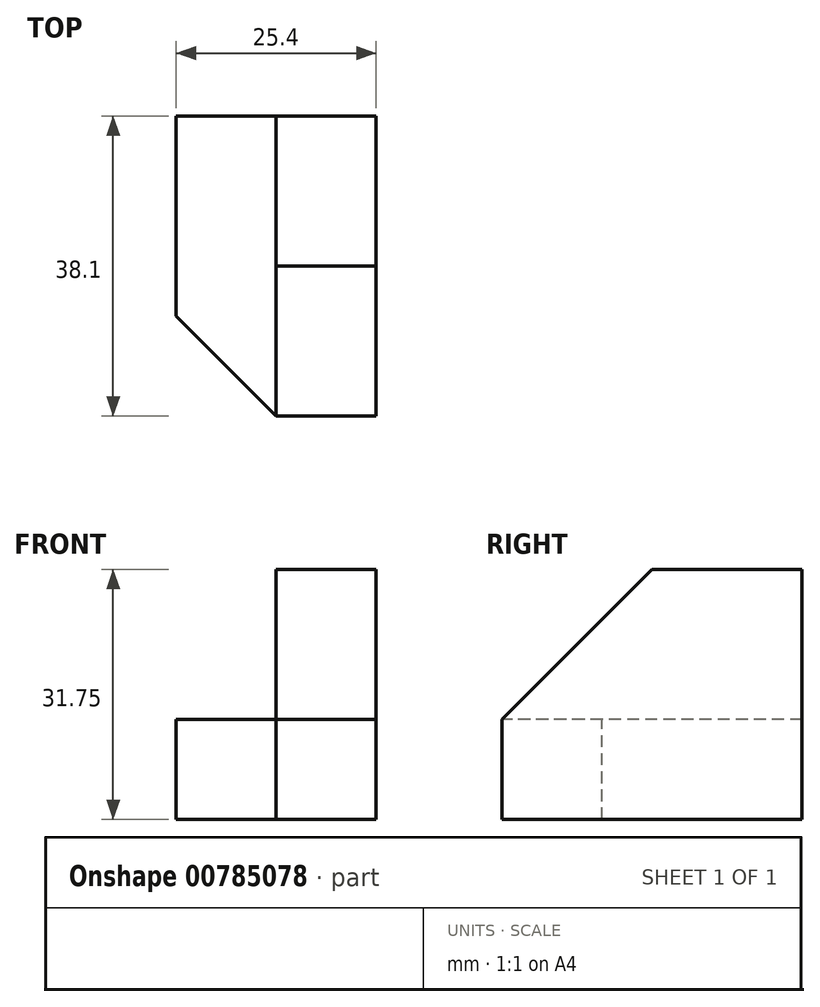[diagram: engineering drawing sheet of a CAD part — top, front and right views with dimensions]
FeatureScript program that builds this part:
--
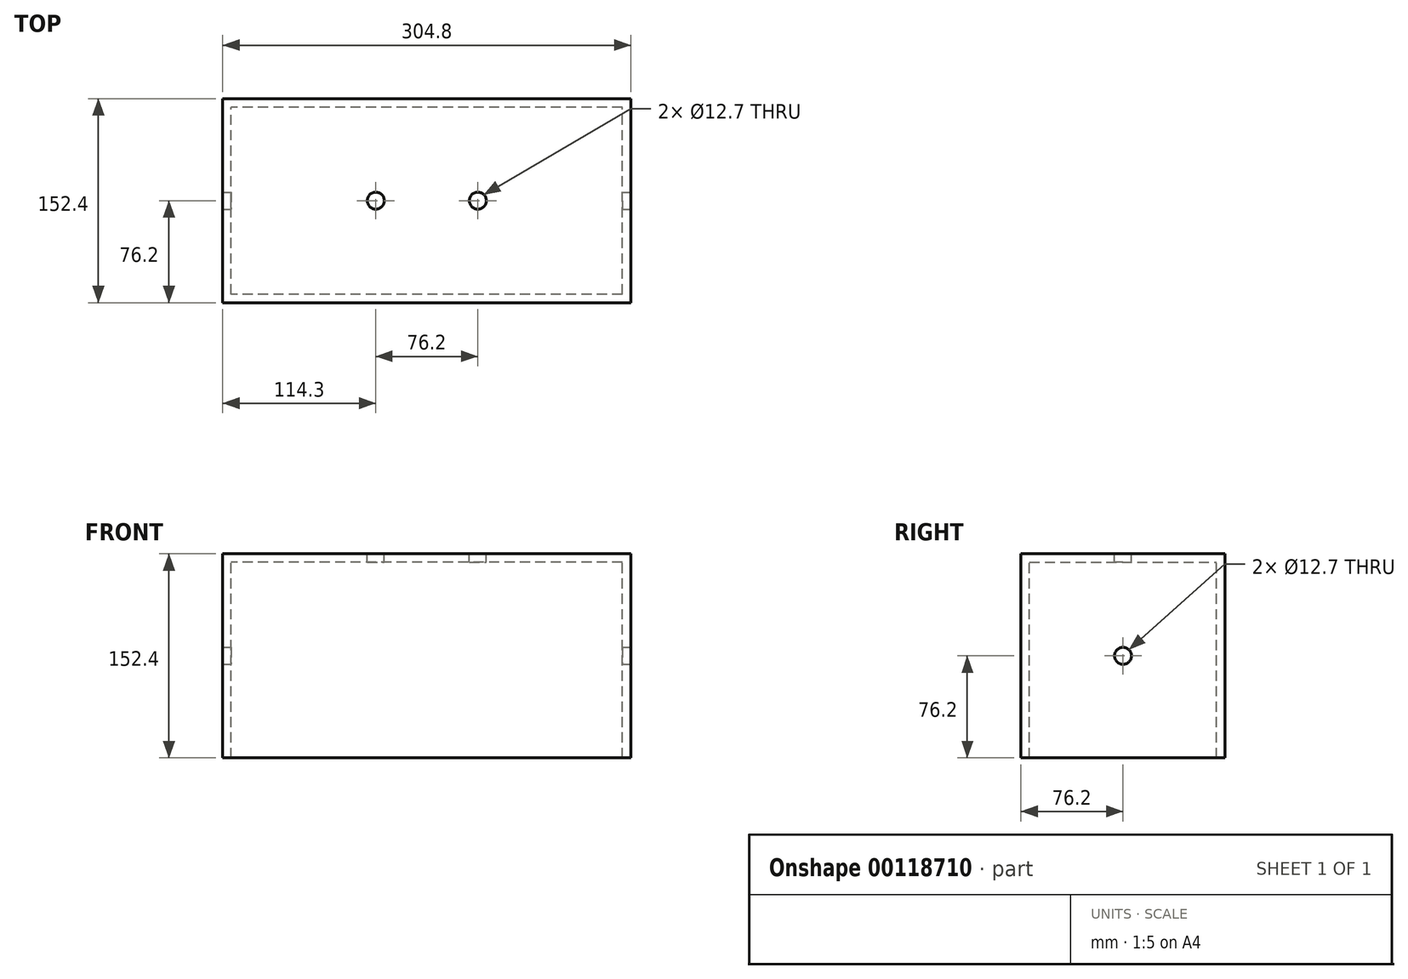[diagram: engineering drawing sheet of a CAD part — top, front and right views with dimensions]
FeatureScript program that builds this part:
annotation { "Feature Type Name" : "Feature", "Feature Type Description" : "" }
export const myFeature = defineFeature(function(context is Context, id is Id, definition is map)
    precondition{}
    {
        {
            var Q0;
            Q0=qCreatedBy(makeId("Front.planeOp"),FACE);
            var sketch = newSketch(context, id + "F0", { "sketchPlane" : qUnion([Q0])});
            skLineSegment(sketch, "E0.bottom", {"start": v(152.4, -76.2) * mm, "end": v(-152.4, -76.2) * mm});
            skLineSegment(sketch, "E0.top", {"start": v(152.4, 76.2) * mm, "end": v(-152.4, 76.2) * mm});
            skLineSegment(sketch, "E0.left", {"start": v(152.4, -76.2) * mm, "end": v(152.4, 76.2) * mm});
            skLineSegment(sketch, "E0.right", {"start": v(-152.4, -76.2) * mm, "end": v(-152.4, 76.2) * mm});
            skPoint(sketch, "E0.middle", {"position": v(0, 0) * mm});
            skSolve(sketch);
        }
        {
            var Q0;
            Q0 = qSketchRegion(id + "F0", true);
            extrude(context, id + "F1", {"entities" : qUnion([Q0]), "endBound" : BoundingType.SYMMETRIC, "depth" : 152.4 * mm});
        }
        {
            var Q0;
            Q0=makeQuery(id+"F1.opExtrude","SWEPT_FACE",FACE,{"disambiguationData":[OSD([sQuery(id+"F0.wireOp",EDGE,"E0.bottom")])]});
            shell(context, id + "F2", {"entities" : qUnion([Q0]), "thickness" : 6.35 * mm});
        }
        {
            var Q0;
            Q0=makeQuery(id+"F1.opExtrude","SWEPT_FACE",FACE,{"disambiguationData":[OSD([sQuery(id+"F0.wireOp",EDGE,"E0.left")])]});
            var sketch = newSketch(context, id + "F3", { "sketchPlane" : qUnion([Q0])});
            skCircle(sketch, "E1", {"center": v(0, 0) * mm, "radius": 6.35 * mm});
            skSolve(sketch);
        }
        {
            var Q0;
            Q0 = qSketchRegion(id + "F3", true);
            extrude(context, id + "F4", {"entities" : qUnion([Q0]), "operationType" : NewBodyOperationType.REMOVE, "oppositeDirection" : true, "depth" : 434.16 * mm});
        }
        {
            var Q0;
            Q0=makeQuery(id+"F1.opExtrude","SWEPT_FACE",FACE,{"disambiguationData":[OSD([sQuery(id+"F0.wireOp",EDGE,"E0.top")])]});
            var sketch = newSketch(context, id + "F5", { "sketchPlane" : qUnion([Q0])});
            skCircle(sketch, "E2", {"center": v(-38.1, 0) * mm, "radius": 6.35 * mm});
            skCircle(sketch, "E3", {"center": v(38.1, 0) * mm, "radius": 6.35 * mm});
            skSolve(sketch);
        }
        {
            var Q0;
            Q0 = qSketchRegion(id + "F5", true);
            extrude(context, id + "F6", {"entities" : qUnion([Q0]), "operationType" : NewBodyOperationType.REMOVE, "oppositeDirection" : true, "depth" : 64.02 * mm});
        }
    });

:: Work instructions ::
Gather every line in the items that contains the string "qSketchRegion", and copy each one in full. Treat case as significant.

:: Result below ::
            Q0 = qSketchRegion(id + "F0", true);
            Q0 = qSketchRegion(id + "F3", true);
            Q0 = qSketchRegion(id + "F5", true);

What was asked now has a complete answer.